I wanted to shoot the little Viennese singer boy with Billy Idol hair.

ericblair December 4, 2009 at 3:07 pm

[re=471861]JMP[/re]: I think it is saying, uh, Obama has a long Christmas list, hoo boy. How profound.

BabySealClubber December 4, 2009 at 4:52 pm

If the engineers would just lay the GROUND-UP BONES OF THE INNOCENT on the tracks, they could probably get enough traction to make it over the grade.

Godot December 4, 2009 at 5:24 pm

Oh my GOD Sarah Palin has cooked the corpse of… Todd? Levi? Who the fuck knows. Point is, CANNIBALS!

lampadadog December 4, 2009 at 11:37 pm

After the abortion train cartoon I need a drink and some quiet, meditative time about all the nice people I know, so I can feel good about humanity again.

Rock Ripsnort December 4, 2009 at 11:47 pm

That Fed turkey would be less intimidating if it did look EXACTLY like Chthulhu.

JP December 4, 2009 at 11:54 pm

Ken Catalino (or whomever drew the turkey and the farmer) needs to get his butt to a hardware store and look at an ax. You don’t vaguely remember that some tool has some red on it, somewhere, and pretend that you know how to draw it when you make it a key part of a cartoon and embarrass yourself. This person has certainly never sharpened an ax or split wood or executed anything.

BeeEss December 5, 2009 at 12:17 am

Ha Ha! Can’t decide whether I like Wonkette or comments best.

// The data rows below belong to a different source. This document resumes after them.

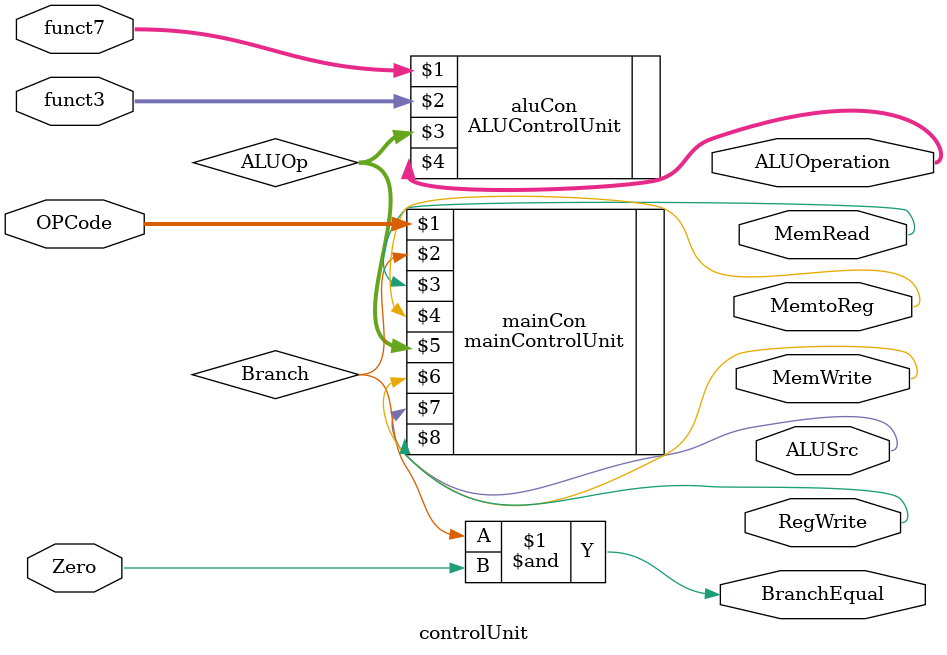
<source format=sv>
module controlUnit(input  logic [6:0] funct7,
		   input  logic [2:0] funct3,
		   input  logic [6:0] OPCode,
		   input  logic       Zero,
		   output logic       BranchEqual,
		   output logic       MemRead,
		   output logic       MemtoReg,
		   output logic [3:0] ALUOperation,
		   output logic       MemWrite,
		   output logic       ALUSrc,
		   output logic       RegWrite);
	
	logic [1:0] ALUOp;
	logic Branch;
	
	mainControlUnit mainCon(OPCode, Branch, MemRead, MemtoReg, ALUOp, MemWrite, ALUSrc, RegWrite);
	ALUControlUnit  aluCon (funct7, funct3, ALUOp, ALUOperation);
	assign BranchEqual = Branch & Zero;
	
endmodule

</source>
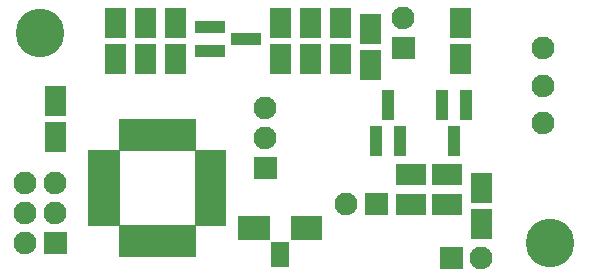
<source format=gbr>
G04 start of page 6 for group -4063 idx -4063 *
G04 Title: (unknown), componentmask *
G04 Creator: pcb 20140316 *
G04 CreationDate: Mon 07 Sep 2020 04:57:56 PM GMT UTC *
G04 For: thomasc *
G04 Format: Gerber/RS-274X *
G04 PCB-Dimensions (mil): 2000.00 1000.00 *
G04 PCB-Coordinate-Origin: lower left *
%MOIN*%
%FSLAX25Y25*%
%LNTOPMASK*%
%ADD50R,0.0400X0.0400*%
%ADD49R,0.0700X0.0700*%
%ADD48R,0.0600X0.0600*%
%ADD47R,0.0800X0.0800*%
%ADD46R,0.0357X0.0357*%
%ADD45C,0.1620*%
%ADD44C,0.0001*%
%ADD43C,0.0760*%
G54D43*X182500Y67500D03*
Y80000D03*
Y55000D03*
G54D44*G36*
X132200Y83800D02*Y76200D01*
X139800D01*
Y83800D01*
X132200D01*
G37*
G54D43*X136000Y90000D03*
G54D45*X15000Y85000D03*
G54D43*X10000Y15000D03*
Y25000D03*
Y35000D03*
G54D44*G36*
X16200Y18800D02*Y11200D01*
X23800D01*
Y18800D01*
X16200D01*
G37*
G54D43*X20000Y25000D03*
Y35000D03*
G54D44*G36*
X86200Y43800D02*Y36200D01*
X93800D01*
Y43800D01*
X86200D01*
G37*
G54D43*X90000Y50000D03*
Y60000D03*
G54D45*X185000Y15000D03*
G54D44*G36*
X123200Y31800D02*Y24200D01*
X130800D01*
Y31800D01*
X123200D01*
G37*
G54D43*X117000Y28000D03*
G54D44*G36*
X148200Y13800D02*Y6200D01*
X155800D01*
Y13800D01*
X148200D01*
G37*
G54D43*X162000Y10000D03*
G54D46*X65000Y19154D02*Y12067D01*
X61850Y19154D02*Y12067D01*
X58701Y19154D02*Y12067D01*
X55551Y19154D02*Y12067D01*
X52402Y19154D02*Y12067D01*
X49252Y19154D02*Y12067D01*
X46102Y19154D02*Y12067D01*
X42953Y19154D02*Y12067D01*
G54D47*X85000Y20000D02*X87500D01*
X102500D02*X105000D01*
G54D48*X95000Y12500D02*Y10000D01*
G54D46*X68150Y34902D02*X75236D01*
X68150Y31752D02*X75236D01*
X68150Y28602D02*X75236D01*
X68150Y25453D02*X75236D01*
X68150Y44350D02*X75236D01*
X68150Y41201D02*X75236D01*
X68150Y38051D02*X75236D01*
X68150Y22303D02*X75236D01*
X32717D02*X39803D01*
X32717Y25453D02*X39803D01*
X32717Y28602D02*X39803D01*
X32717Y31752D02*X39803D01*
X32717Y34902D02*X39803D01*
X32717Y38051D02*X39803D01*
X32717Y41201D02*X39803D01*
X46102Y54587D02*Y47500D01*
X49252Y54587D02*Y47500D01*
X52402Y54587D02*Y47500D01*
X55551Y54587D02*Y47500D01*
X58701Y54587D02*Y47500D01*
X61850Y54587D02*Y47500D01*
X65000Y54587D02*Y47500D01*
G54D49*X20000Y52000D02*Y49000D01*
Y64000D02*Y61000D01*
G54D46*X32717Y44350D02*X39803D01*
X42953Y54587D02*Y47500D01*
G54D49*X40000Y78000D02*Y75000D01*
Y90000D02*Y87000D01*
X50000Y78000D02*Y75000D01*
Y90000D02*Y87000D01*
X60000Y78000D02*Y75000D01*
Y90000D02*Y87000D01*
X95000Y78000D02*Y75000D01*
X115000Y78000D02*Y75000D01*
G54D50*X68500Y79000D02*X74500D01*
G54D49*X155000Y78000D02*Y75000D01*
X125000Y76000D02*Y73000D01*
X95000Y90000D02*Y87000D01*
X115000Y90000D02*Y87000D01*
G54D50*X68500D02*X74500D01*
X80500Y83000D02*X86500D01*
G54D49*X155000Y90000D02*Y87000D01*
X125000Y88000D02*Y85000D01*
X105000Y78000D02*Y75000D01*
Y90000D02*Y87000D01*
G54D50*X127000Y52000D02*Y46000D01*
X135000Y52000D02*Y46000D01*
X131000Y64000D02*Y58000D01*
X157000Y64000D02*Y58000D01*
X149000Y64000D02*Y58000D01*
X153000Y52000D02*Y46000D01*
G54D49*X137000Y38000D02*X140000D01*
X137000Y28000D02*X140000D01*
X149000Y38000D02*X152000D01*
X149000Y28000D02*X152000D01*
X162000Y23000D02*Y20000D01*
Y35000D02*Y32000D01*
M02*

</source>
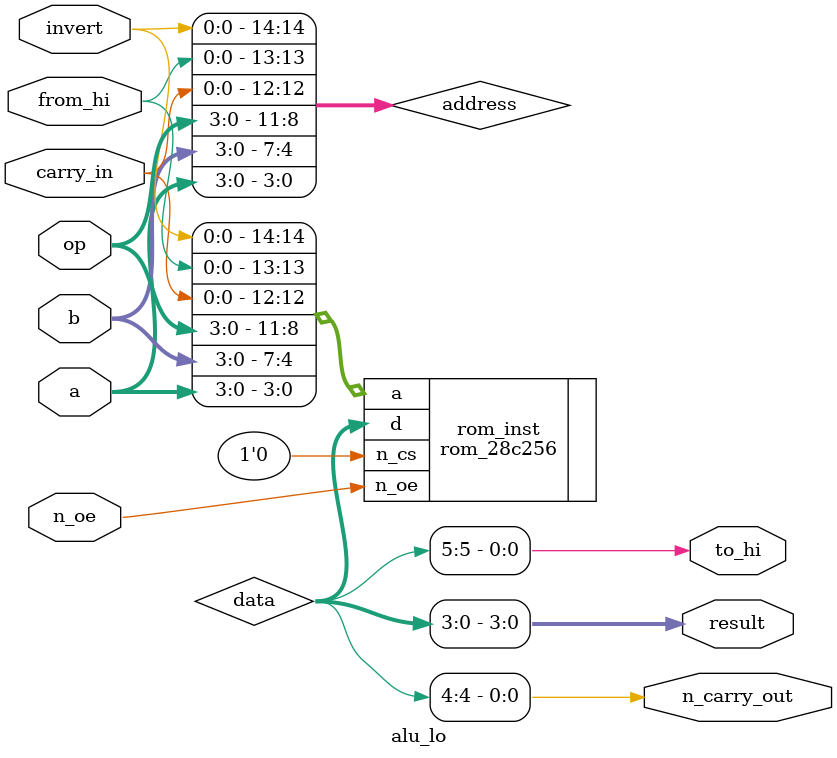
<source format=v>
`timescale 1ns/1ns
module alu_lo(
//output
          result,
          to_hi,
          n_carry_out,
//input
          a,
          b,
          op,
          invert,
          from_hi,
          carry_in,
          n_oe);
    input wire [3:0] a;
    input wire [3:0] b;
    input wire [3:0] op;
    input wire invert;
    input wire from_hi;
    input wire carry_in;
    input wire n_oe;
    output wire [3:0] result;
    output wire to_hi;
    output wire n_carry_out;

    wire [14:0] address = {invert, from_hi, carry_in, op, b, a};
    wire [7:0] data;
    rom_28c256 #(.FILENAME("alu_lo.mem")) rom_inst(
      .a(address),
      .d(data),
      .n_oe(n_oe),
      .n_cs(1'b0)
    );
    assign {to_hi, n_carry_out, result} = data;
endmodule

</source>
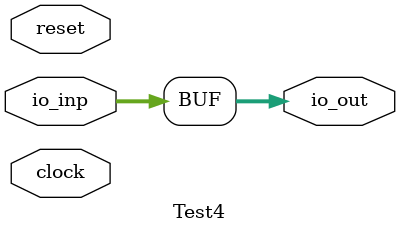
<source format=v>
module Test4(
  input         clock,
  input         reset,
  input  [15:0] io_inp,
  output [15:0] io_out
);
  assign io_out = io_inp; // @[Test4.scala 18:10]
endmodule

</source>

LowerdPeninsula December 5, 2009 at 12:59 am

The pilgrim one is the worst, to me. Even worse than the abortion one. The pilgrim one is revisionist history at its best/worst. The pilgrims were effectively savages, who don’t get labeled as such because they were prudes, and prudes, throughout history, are always labeled as civilized.

wwew December 5, 2009 at 1:10 pm

and the pilgrims didnt celebrate xmas on purpose. also.

Davidwatts December 5, 2009 at 7:40 pm

also, WHY does Bristol look like Oprah from 1989?

gurukalehuru December 6, 2009 at 4:10 pm

Train, blood on tracks, Michael Steele, cow, also.